The Parish Church of St John-at-Hampstead

1/3/2013

Arsenic and Old Lace Bill Fry

The poster announced a dramatic reading, which struck me as a flagrant breach of the Trade Descriptions Act.  In the event, what we got was a fully staged play, complete with costumes, props, furniture, lighting, sound and a continual flurry of action that kept the audience breathless.  The actors all had scripts in their hands, and now and then they seemed to look at them, but that never detracted from the pace or the fun.  ‘A joyful romp’ would have been a more precise way to advertise the performance.

One of the most surprising things about this breakneck comedy was its subject matter; how could you make people laugh at the antics of deranged homicides?  Yet that is exactly what we did, and the laughter left no bitter aftertaste; we knew we had been watching an innocent frolic, a harmless spoof of all those horror dramas that fill the theatre, cinema and television.

You probably know the essence of the story: two benevolent old ladies in Brooklyn repeatedly poisoning solitary old gentlemen with the disinterested intention of putting an end to their loneliness.  We were asked to believe they did this as an act of pure Christian charity, and we did so easily.  The leader of the two—Bonnie Taylor, as Abby Brewster—convinced us of her universal kindness and generosity, while Judy Burgess, as her sister Martha, happily and lovingly tagged along.  They had just disposed of one victim when the play opened, and, to our delight, they were in the act of dealing with another as it closed.

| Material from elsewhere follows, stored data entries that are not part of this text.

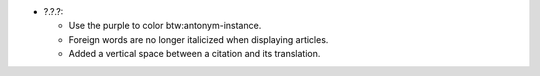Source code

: * ?.?.?:

  - Use the purple to color btw:antonym-instance.

  - Foreign words are no longer italicized when displaying articles.

  - Added a vertical space between a citation and its translation.
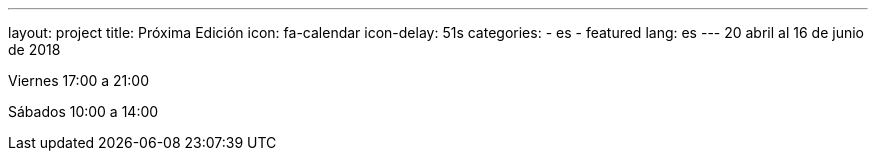---
layout: project
title: Próxima Edición
icon: fa-calendar
icon-delay: 51s
categories:
  - es
  - featured
lang: es
---
20 abril al 16 de junio de 2018

Viernes 17:00 a 21:00

Sábados 10:00 a 14:00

Of course the entire family was unusual.  Their nephew Teddy believed he was President Theodore Roosevelt, and his main work was digging the Panama Canal in the cellar. This proved a great convenience for burying the bodies that his aunts so often produced, but he also had the habit of blowing a bugle, to the furious irritation of the neighbours, though watching Graham Fitzgerald’s busy and cheerful performance made it easy to see why the police were so tolerant of his eccentricities.

There was another nephew, Jonathan, who was less lovable, in spite of being compellingly played by David Gardner.  In fact, he had recently escaped from a high-security hospital in Indiana, where he had been imprisoned for life as a homicidal maniac.  Now he came to hide in his aunts’ house, bringing with him Hermann Einstein (Harlequin, with a terrifying grin) a plastic surgeon to give him yet another face instead of his current likeness to Boris Karloff.

Adrian Hughes gave a sympathetic but helpless performance as Jonathan’s brother, Mortimer Brewster, who seemed refreshingly normal if you could overlook the fact that he was a theatre critic.  He was engaged to the clergyman’s daughter, Elaine Harper; Margaret Pritchard Houston’s powerful performance made it no surprise that he was putty in her hands, but of course she didn’t realise what he had suddenly discovered was going on in the house.  Said Abdallah, as her father, was sufficiently shocked that Mortimer was connected with the theatre, but of course he had every confidence in the two old ladies.

The police force was admirably represented by Nicky Siddall as Brophy, Nicolas Holzapfel as Klein.  Simon May was touchingly tiresome as the policeman who wanted to be a playwright and wouldn’t stop talking about it.  Hoda Ali as the formidable Lieutenant Rooney must have had her hands full keeping this team in order, and it was providential that the real villains fell almost by chance into their hands.

Naturally the police wouldn’t have dreamed of disturbing the dear old aunts in their good works.  Early on in the play Simon Malpas, as poor old Mr Gibbs, accepted a glass of their special elderberry wine, but, as luck would have it, there was an interruption before he could drink.  Right at the end, things went more smoothly; Stephen Clarke, playing Mr Witherspoon, was on the point of raising the merciful dose to his lips, when the lights went out and the play was over.

It was an amazing occasion.  It seems unthinkable that we could actually laugh with delight at the spectacle of someone being given poison, and yet there was nothing cruel about it; there was no pretence this was anything but a harmless charade.  Even more surprising was the fact the director, Bill Risebero, had brought the whole cast to that pitch of performance with only four rehearsals in two short weeks.